Solid block with tiny holes
Appearance: The result is nearly all solid with a few small voids. It looks like the original domain with minor pocketing, not an optimized design.
Causes:
- Volume fraction too high. At 0.70 or above, the solver has so much material budget that it fills most of the domain. There is not enough incentive to create efficient load paths.
- Penalization too low. Without sufficient design sharpness, the solver spreads material evenly rather than concentrating it into clear solid and void regions.
Fix:
- Decrease volume fraction to 0.25--0.35.
- Ensure penalization is at least 3.
Design ignores the output
Appearance: The design forms load paths from the input to the fixed supports but does not connect to the output preserve. The output region is isolated or surrounded by void.
Causes:
- Missing pair. The output preserve exists but is not linked to the input through a pair.
- Wrong output direction. The output path direction is perpendicular to the natural load path, making it geometrically difficult for the solver to route material.
- K_p_max too high. In nuanced mode, an extremely high K_p_max can make the solver prioritize stiffness so aggressively that it ignores the output coupling.
Fix:
- Verify a pair exists linking input and output.
- Check the output path direction in the viewport -- the arrow should point in the direction you want motion.
- Try reducing K_p_max to 5--10.
Symmetric problem, asymmetric result
Appearance: Your preserve setup is perfectly symmetric, but the design is not. One side has a different structure than the other.
Cause: This is normal behavior. The solver can arrive at different valid solutions, and there is no guarantee of symmetry even with symmetric inputs. Small numerical differences during solving can break symmetry.
Fix:
- Enable Mirror Vertical and/or Mirror Horizontal in Analysis Settings > Advanced. This enforces symmetry in the design result.
- Accept the asymmetric result if it performs well.

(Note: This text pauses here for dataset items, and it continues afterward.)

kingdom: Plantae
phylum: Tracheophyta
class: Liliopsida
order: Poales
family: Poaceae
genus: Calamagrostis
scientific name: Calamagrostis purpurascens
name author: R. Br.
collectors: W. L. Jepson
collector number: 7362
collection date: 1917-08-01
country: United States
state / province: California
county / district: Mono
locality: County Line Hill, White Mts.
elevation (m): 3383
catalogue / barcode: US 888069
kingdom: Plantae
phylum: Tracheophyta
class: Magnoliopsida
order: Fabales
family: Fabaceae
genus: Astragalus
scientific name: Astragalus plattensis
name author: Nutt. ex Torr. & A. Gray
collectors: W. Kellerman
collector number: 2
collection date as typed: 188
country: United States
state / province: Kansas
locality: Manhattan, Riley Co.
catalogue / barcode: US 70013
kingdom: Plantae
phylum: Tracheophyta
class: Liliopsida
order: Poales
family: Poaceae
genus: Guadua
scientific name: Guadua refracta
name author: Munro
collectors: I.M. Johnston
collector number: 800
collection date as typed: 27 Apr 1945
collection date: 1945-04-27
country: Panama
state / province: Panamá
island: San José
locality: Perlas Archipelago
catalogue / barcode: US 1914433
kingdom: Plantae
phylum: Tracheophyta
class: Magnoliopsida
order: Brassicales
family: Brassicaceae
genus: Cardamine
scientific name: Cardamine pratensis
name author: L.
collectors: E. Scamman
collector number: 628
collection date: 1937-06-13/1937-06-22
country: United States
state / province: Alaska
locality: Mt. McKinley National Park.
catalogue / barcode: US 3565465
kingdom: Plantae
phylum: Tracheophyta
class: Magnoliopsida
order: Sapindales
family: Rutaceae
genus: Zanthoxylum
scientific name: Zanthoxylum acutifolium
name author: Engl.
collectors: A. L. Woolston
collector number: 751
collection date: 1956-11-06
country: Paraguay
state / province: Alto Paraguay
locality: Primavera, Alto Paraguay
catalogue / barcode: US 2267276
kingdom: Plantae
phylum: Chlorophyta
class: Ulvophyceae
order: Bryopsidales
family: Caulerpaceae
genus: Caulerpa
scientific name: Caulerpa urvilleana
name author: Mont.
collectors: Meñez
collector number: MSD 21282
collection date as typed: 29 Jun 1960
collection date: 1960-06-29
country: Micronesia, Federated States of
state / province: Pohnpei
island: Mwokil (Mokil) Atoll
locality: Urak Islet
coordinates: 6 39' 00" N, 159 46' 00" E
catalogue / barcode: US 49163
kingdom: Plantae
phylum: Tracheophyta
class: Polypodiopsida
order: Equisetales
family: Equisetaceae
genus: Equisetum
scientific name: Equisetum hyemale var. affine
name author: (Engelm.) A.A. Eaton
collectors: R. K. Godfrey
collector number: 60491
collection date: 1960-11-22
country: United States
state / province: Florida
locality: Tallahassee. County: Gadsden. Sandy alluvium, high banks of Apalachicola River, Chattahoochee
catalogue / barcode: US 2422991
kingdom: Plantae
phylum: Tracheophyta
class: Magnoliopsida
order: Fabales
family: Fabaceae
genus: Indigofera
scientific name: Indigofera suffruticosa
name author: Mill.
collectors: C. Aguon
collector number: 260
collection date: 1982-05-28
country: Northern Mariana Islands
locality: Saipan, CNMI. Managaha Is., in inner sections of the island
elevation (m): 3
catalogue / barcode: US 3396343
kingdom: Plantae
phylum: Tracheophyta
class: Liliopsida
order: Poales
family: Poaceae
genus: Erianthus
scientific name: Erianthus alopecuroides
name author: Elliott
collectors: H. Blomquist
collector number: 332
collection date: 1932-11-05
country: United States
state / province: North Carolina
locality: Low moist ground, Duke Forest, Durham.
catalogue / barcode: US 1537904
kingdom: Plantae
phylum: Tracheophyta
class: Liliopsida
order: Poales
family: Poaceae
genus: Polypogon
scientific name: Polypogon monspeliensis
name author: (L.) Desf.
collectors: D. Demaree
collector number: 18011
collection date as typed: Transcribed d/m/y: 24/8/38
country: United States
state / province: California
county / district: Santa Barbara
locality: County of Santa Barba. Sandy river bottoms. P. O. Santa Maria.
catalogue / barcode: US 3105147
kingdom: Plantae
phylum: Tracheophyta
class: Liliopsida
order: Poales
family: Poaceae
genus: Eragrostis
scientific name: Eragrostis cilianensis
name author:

In many cases, the asymmetric solution is equally valid.
Design looks good but mechanism does not move correctly
Appearance: The material layout shows a clear, connected design, but the displacement animation shows the output moving in the wrong direction or not at all.
Causes:
- Mechanical advantage sign error. For inverters, the Mechanical Advantage (J*) should be negative (e.g., -1.0). A positive value designs a same-direction mechanism.
- Input/output direction mismatch. The input path pushes in one direction but the output path expects motion in a direction that is mechanically impossible given the preserve layout.
- Fixed preserve blocks the motion path. A fixed preserve is located between the input and output, preventing the mechanism from flexing through that region.
Fix:
- Check the sign of J* in Analysis Settings.
- Verify input and output path directions in the viewport.
- Ensure fixed preserves do not obstruct the intended motion path.
General diagnostic steps
When the result is unexpected:
- Check the convergence plot. If the solver did not converge, see Solver Not Converging.
- Verify all preserves. Toggle each preserve on/off in the viewport to confirm positions and dimensions.
- Check pairs. Open the Preserve Pairs section and verify each pair links the correct input to the correct output.
- Reset to defaults. Set volume fraction to 0.30, element size to 2.0 mm, penalization to 3, filter radius to 1.5, and run again. If the default result looks reasonable, the issue was a parameter value.
- Simplify. Remove extra preserves, pairs, or obstacles until you have the simplest possible problem. Get that working, then add complexity back one piece at a time.